Congress to involve cadres in taking decisions to check infighting

  • Aurangzeb Naqshbandi, Hindustan Times, New Delhi
  • Updated: Feb 19, 2015 00:33 IST

In an attempt to stem the infighting in its state units, the Congress has come up with a novel idea to keep the warring factions in good humour.

The continued slide since the Lok Sabha elections last year has forced the party to take steps to bring about cohesion in its units, especially in states going to polls.

According to the new formula likely to be tested first in Bihar where the assembly elections are due later this year, the party will segregate the responsibilities and involve everybody in decision making on organisational matters. In states where there is strong rebellion against the PCC chiefs, the party will hand over the election management to the rebel groups.

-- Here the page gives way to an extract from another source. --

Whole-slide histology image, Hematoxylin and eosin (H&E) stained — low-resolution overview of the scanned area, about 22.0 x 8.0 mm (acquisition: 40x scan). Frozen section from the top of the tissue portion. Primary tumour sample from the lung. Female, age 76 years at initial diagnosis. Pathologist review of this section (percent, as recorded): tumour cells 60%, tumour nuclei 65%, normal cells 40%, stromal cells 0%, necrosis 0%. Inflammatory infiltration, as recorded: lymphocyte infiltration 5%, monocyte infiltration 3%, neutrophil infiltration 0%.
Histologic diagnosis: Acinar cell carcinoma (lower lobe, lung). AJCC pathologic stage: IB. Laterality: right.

The PCC chiefs will primarily look after the organisational affairs though this does not bar them from pitching for their candidates in ticket distribution. The move is bound to undermine the PCC chief’s authority but according to Congress sources, the idea is to maintain balance of power in states and not allow the rebel factor to dent the party’s electoral prospects.

To ensure that the entire process is not completely taken over by one faction, the election management will be closely monitored by the central leadership. “It will ensure that dissidents are not engaged in activities that eventually lead to the party’s defeat in elections,” a senior functionary said.

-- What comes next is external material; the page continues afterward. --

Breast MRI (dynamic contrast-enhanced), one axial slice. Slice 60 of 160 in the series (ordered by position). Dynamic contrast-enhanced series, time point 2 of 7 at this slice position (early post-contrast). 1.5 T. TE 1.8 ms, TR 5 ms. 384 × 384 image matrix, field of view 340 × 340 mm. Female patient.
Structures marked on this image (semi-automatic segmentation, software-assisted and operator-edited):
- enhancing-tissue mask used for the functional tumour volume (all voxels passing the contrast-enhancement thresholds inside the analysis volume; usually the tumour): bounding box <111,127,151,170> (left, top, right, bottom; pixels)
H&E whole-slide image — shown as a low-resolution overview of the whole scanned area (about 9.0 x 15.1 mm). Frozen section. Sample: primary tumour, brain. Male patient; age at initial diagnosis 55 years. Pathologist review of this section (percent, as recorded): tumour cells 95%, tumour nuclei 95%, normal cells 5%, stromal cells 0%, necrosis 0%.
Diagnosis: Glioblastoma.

In recent years, factionalism has cost the Congress dear in many states where it is struggling for revival and has even affected governance in party-ruled states. If successful, the move will be replicated in other states such as Punjab where intense bickering among senior leaders has put the party on the defensive at a time when the ruling Akali Dal-BJP combine is facing heat on several issues, mainly drug menace and land acquisition ordinance.

If the Congress leadership fails to check dissidence, the party’s electoral prospects in 2017 could see a repeat of 2012 when the Akali Dal-BJP created history by returning to power in the state that had, in all the previous elections, thrown out the incumbent government.